GOAL OF THE EXERCISE: Write out the material in full, matching each line exactly.

*** GIVEN DATA

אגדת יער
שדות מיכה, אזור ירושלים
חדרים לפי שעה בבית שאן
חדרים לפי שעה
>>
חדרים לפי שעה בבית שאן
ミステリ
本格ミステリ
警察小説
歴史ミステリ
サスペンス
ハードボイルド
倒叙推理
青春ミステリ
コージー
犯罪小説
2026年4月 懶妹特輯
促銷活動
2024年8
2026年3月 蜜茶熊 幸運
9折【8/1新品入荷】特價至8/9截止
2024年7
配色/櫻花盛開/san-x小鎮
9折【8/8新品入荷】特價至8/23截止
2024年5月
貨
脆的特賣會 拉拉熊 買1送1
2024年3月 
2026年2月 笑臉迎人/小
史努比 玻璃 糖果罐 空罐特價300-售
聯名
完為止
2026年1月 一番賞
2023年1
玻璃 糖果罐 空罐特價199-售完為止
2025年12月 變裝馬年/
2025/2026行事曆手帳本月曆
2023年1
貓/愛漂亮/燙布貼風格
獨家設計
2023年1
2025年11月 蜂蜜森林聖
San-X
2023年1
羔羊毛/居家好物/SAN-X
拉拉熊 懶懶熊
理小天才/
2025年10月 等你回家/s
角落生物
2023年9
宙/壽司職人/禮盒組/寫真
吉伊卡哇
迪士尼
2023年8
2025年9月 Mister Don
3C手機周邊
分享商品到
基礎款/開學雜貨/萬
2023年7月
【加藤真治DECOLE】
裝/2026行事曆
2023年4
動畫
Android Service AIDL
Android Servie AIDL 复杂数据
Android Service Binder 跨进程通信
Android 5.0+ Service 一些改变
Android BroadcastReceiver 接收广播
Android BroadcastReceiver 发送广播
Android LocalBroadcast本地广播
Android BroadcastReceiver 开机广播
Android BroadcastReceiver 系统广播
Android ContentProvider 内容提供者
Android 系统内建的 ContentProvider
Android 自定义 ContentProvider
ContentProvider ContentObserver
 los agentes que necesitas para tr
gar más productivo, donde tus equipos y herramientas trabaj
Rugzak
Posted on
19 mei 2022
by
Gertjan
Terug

******

ANSWER SPACE:
אגדת יער
שדות מיכה, אזור ירושלים
חדרים לפי שעה בבית שאן
חדרים לפי שעה
>>
חדרים לפי שעה בבית שאן
ミステリ
本格ミステリ
警察小説
歴史ミステリ
サスペンス
ハードボイルド
倒叙推理
青春ミステリ
コージー
犯罪小説
2026年4月 懶妹特輯
促銷活動
2024年8
2026年3月 蜜茶熊 幸運
9折【8/1新品入荷】特價至8/9截止
2024年7
配色/櫻花盛開/san-x小鎮
9折【8/8新品入荷】特價至8/23截止
2024年5月
貨
脆的特賣會 拉拉熊 買1送1
2024年3月 
2026年2月 笑臉迎人/小
史努比 玻璃 糖果罐 空罐特價300-售
聯名
完為止
2026年1月 一番賞
2023年1
玻璃 糖果罐 空罐特價199-售完為止
2025年12月 變裝馬年/
2025/2026行事曆手帳本月曆
2023年1
貓/愛漂亮/燙布貼風格
獨家設計
2023年1
2025年11月 蜂蜜森林聖
San-X
2023年1
羔羊毛/居家好物/SAN-X
拉拉熊 懶懶熊
理小天才/
2025年10月 等你回家/s
角落生物
2023年9
宙/壽司職人/禮盒組/寫真
吉伊卡哇
迪士尼
2023年8
2025年9月 Mister Don
3C手機周邊
分享商品到
基礎款/開學雜貨/萬
2023年7月
【加藤真治DECOLE】
裝/2026行事曆
2023年4
動畫
Android Service AIDL
Android Servie AIDL 复杂数据
Android Service Binder 跨进程通信
Android 5.0+ Service 一些改变
Android BroadcastReceiver 接收广播
Android BroadcastReceiver 发送广播
Android LocalBroadcast本地广播
Android BroadcastReceiver 开机广播
Android BroadcastReceiver 系统广播
Android ContentProvider 内容提供者
Android 系统内建的 ContentProvider
Android 自定义 ContentProvider
ContentProvider ContentObserver
 los agentes que necesitas para tr
gar más productivo, donde tus equipos y herramientas trabaj
Rugzak
Posted on
19 mei 2022
by
Gertjan
Terug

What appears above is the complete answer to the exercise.